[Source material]

-- Start --

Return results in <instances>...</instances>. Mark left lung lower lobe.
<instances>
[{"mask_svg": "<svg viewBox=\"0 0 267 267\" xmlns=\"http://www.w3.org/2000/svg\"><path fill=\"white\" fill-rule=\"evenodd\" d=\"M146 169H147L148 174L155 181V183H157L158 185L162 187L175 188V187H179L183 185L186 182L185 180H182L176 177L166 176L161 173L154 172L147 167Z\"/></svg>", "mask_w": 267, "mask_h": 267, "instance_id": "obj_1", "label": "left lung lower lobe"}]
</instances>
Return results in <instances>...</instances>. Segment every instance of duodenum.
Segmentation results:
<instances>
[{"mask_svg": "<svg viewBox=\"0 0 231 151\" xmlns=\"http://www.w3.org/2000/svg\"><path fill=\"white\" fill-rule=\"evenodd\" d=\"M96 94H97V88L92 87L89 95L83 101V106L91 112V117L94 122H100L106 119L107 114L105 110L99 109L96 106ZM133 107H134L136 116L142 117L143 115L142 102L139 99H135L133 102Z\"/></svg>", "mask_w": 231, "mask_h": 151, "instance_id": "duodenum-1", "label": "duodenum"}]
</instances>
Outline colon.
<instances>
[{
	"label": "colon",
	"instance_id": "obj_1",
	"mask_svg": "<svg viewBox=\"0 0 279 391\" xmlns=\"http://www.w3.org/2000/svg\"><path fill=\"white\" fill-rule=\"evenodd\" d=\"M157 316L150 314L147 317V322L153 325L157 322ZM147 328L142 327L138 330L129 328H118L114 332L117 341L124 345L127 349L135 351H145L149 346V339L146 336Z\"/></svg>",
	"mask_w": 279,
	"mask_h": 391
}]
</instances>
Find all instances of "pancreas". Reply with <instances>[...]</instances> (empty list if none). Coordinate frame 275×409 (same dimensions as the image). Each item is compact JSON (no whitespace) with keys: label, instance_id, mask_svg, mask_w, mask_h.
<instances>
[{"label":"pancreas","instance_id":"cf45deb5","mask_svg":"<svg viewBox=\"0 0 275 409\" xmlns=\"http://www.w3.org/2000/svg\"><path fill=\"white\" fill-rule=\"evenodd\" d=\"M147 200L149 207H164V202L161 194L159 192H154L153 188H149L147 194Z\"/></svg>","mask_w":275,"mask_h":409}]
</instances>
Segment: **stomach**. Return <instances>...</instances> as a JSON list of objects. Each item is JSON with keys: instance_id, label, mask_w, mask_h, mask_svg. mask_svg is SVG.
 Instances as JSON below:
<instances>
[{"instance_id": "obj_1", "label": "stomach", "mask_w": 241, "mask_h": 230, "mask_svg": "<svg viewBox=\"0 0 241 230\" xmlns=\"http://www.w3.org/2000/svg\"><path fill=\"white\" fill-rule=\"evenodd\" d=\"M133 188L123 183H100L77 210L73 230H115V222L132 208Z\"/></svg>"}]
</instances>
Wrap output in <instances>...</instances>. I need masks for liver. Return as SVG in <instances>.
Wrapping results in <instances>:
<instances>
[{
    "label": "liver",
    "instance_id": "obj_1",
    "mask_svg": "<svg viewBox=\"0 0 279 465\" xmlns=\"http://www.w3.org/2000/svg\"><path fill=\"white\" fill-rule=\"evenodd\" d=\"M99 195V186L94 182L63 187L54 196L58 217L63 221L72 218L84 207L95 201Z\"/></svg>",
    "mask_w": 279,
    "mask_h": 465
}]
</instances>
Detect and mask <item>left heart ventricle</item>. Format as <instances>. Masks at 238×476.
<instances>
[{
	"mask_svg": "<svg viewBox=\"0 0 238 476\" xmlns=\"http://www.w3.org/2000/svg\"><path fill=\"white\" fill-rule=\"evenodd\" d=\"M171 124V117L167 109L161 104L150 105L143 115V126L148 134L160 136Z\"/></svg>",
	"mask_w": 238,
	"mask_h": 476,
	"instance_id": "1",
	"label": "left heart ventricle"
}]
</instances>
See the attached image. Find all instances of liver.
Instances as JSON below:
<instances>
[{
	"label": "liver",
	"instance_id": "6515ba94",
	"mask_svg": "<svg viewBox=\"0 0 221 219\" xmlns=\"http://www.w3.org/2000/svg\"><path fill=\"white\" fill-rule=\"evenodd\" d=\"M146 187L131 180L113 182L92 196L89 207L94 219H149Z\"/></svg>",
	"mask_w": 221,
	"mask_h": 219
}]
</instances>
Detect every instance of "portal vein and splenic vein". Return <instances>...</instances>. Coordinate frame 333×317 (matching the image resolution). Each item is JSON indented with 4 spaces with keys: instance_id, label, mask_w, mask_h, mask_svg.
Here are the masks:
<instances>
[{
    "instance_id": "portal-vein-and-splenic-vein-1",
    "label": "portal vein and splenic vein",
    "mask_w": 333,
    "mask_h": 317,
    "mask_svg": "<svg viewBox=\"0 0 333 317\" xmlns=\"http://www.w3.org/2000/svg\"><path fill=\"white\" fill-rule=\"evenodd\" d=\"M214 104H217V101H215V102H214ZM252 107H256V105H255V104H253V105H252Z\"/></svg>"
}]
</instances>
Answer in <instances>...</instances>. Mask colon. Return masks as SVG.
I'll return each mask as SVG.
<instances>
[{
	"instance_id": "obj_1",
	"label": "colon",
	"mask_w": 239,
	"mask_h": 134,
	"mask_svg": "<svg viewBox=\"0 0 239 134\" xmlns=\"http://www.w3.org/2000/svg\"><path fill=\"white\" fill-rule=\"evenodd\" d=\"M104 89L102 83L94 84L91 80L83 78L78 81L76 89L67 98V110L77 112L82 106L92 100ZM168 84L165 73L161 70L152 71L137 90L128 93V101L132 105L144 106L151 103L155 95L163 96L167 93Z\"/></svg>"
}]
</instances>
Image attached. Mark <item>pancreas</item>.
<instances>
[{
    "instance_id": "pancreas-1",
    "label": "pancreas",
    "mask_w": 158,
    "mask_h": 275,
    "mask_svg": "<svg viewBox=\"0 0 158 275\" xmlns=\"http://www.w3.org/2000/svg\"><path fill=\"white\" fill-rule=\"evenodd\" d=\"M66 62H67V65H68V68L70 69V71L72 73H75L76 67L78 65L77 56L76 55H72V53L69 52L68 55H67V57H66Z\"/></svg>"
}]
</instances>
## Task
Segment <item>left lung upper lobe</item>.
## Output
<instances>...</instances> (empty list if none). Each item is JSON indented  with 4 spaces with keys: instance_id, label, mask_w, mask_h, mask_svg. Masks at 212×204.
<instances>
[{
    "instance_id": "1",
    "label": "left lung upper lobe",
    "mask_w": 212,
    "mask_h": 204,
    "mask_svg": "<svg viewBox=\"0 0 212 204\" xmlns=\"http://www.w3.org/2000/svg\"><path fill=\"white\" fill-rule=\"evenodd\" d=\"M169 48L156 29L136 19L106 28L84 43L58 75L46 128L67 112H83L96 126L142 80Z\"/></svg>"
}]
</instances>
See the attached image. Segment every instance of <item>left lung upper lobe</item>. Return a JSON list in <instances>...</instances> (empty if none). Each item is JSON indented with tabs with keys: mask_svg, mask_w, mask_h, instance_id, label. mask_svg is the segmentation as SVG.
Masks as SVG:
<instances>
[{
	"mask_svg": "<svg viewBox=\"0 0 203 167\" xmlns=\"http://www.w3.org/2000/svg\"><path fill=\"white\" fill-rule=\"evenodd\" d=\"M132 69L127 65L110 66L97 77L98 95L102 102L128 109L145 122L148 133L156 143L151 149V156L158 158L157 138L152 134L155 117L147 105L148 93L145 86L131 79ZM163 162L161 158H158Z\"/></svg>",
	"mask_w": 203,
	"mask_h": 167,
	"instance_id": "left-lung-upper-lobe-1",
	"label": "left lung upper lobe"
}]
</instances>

-- End --

- **Task requirements**: Gather every line of the material above that contains the string "liver", copying each one unchanged.

- **Reply to the exercise**:
Wrap output in <instances>...</instances>. I need masks for liver. Return as SVG in <instances>.
    "label": "liver",
See the attached image. Find all instances of liver.
	"label": "liver",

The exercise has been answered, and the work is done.